Em relação aos formatos, as sugestões partilhadas focaram-se nos aspetos relacionados com a organização e apresentação de conteúdos (e.g., organização por temas, apresentação interativa, intuitiva e apelativa, com recurso a linguagem simples, acessível e objetiva). Adicionalmente, referiu-se a importância da inclusão de explicações detalhadas e de exemplos práticos de aplicação, tal como o uso de recursos baseados em ferramentas já existentes ou criadas de raiz para o propósito (e.g., jogos digitais). Foi destacado, também, que os recursos destinados a professores devem ser de acesso livre.

DISCUSSÃO

Este estudo teve como objetivo conhecer as perceções dos professores acerca da importância da educação mediática, do seu papel e do papel da escola na promoção da literacia digital e mediática dos alunos; perceber qual a sua formação nesta área e as suas necessidades; compreender como avaliam as suas competências de LDM e as dos seus alunos e mapear as suas preferências relativamente a temas e formatos a considerar na elaboração de recursos educativos digitais, destinados a apoiá-los no seu trabalho de promoção da LDM dos alunos. No que diz respeito ao primeiro objetivo do estudo, os resultados demonstram que os professores atribuem grande importância à educação mediática, no contexto da educação para a cidadania, revelando assim uma perspetiva docente consonante com o entendimento de diversos autores, de que a educação mediática deve ser reconhecida como um direito para o exercício da cidadania (Comissão Europeia, 2009; Mateus et al., 2019). As respostas dos professores são ainda coerentes com os resultados encontrados por Gould et al. (2024) num estudo recente, que revelam que os professores do ensino básico e secundário reconhecem amplamente a importância da literacia mediática para os seus alunos. Os resultados evidenciam, igualmente, que os professores, independentemente do seu sexo e idade, reconhecem a importância do seu papel e do papel da escola na promoção da literacia digital e mediática (LDM) dos alunos. Estes resultados permitem algum otimismo, considerando que a literatura revela que as crenças e atitudes dos professores, em relação à educação mediática, são cruciais para o sucesso da sua implementação (Gould et al., 2024; Schmitz et al., 2024).

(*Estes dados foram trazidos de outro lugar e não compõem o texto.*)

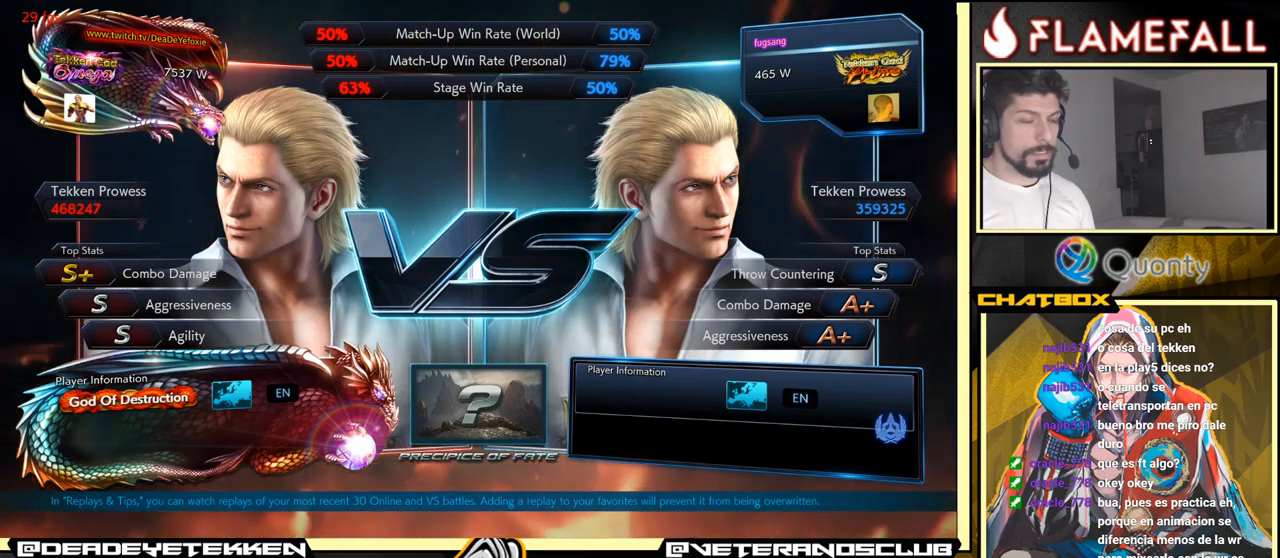
{"buttons": ["START"], "left_stick": "center", "events": [[167, "START", "up"], [400, "START", "down"]]}
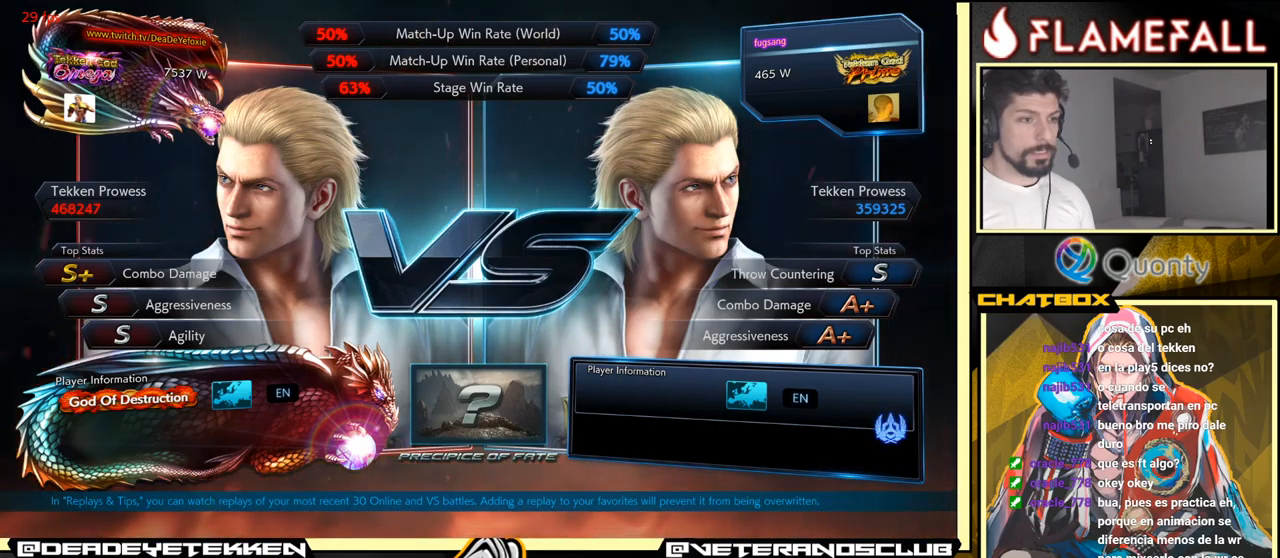
{"buttons": ["START"], "left_stick": "center", "events": [[150, "START", "up"], [350, "START", "down"]]}
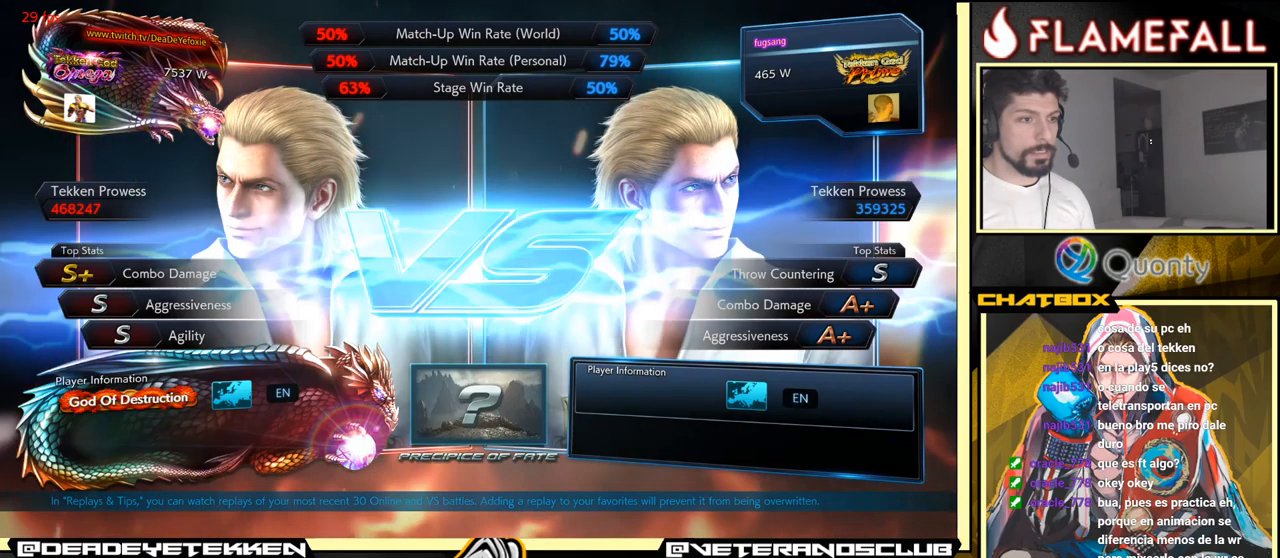
{"buttons": [], "left_stick": "center", "events": [[117, "START", "up"], [300, "START", "down"], [483, "START", "up"]]}
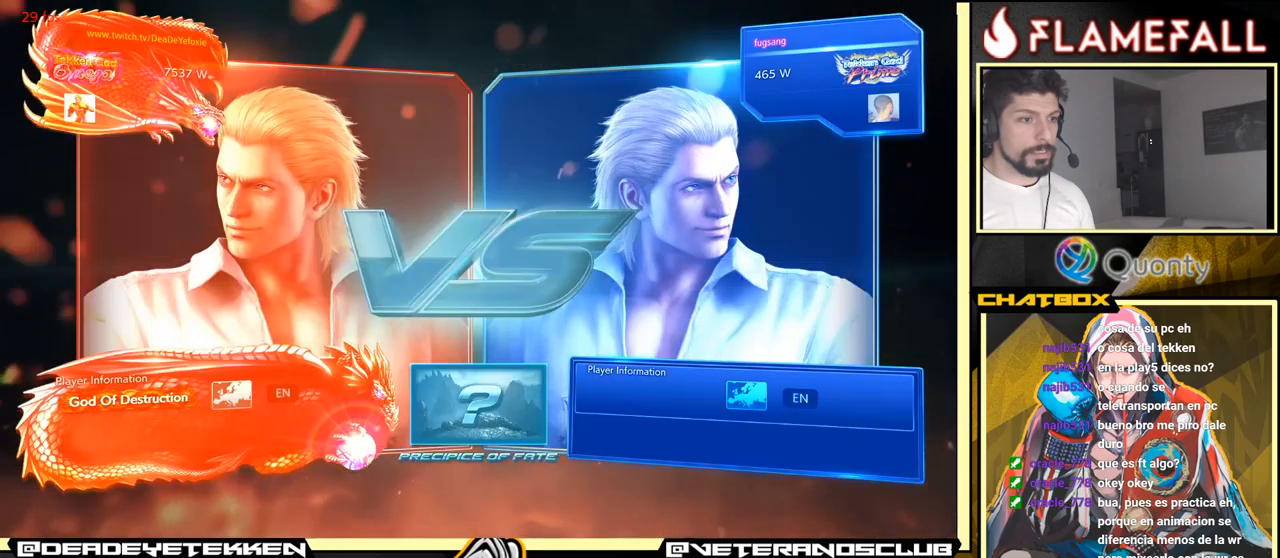
{"buttons": ["START"], "left_stick": "center", "events": [[183, "START", "down"], [317, "START", "up"], [467, "START", "down"]]}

Constata-se uma ligeira diferença, no sentido de os professores considerarem o papel da escola ainda mais importante que o seu (48,8 % afirmaram que a escola é muitíssimo importante e 39,8 % declararam que o papel dos professores é muitíssimo importante). Uma hipótese explicativa para esta diferença pode estar relacionada com o facto de a escola, enquanto contexto educativo, envolver vários agentes (além dos professores), tempos e espaços que devem convergir no sentido de promover a LDM dos alunos.

Esta importância da escola, enquanto espaço que alcança todas as crianças, os jovens e os professores, é reconhecida por diferentes autores há muito tempo (e.g., Frau-Meigs, 2006; Grizzle et al., 2013, 2021). No entanto, para que a escola e os professores desempenhem o seu papel neste domínio, é necessário que estejam preparados para lidar com um ecossistema mediático em constante transformação, pelo que se revela essencial que o percurso de formação profissional dos professores os capacite para implementar a educação mediática na escola.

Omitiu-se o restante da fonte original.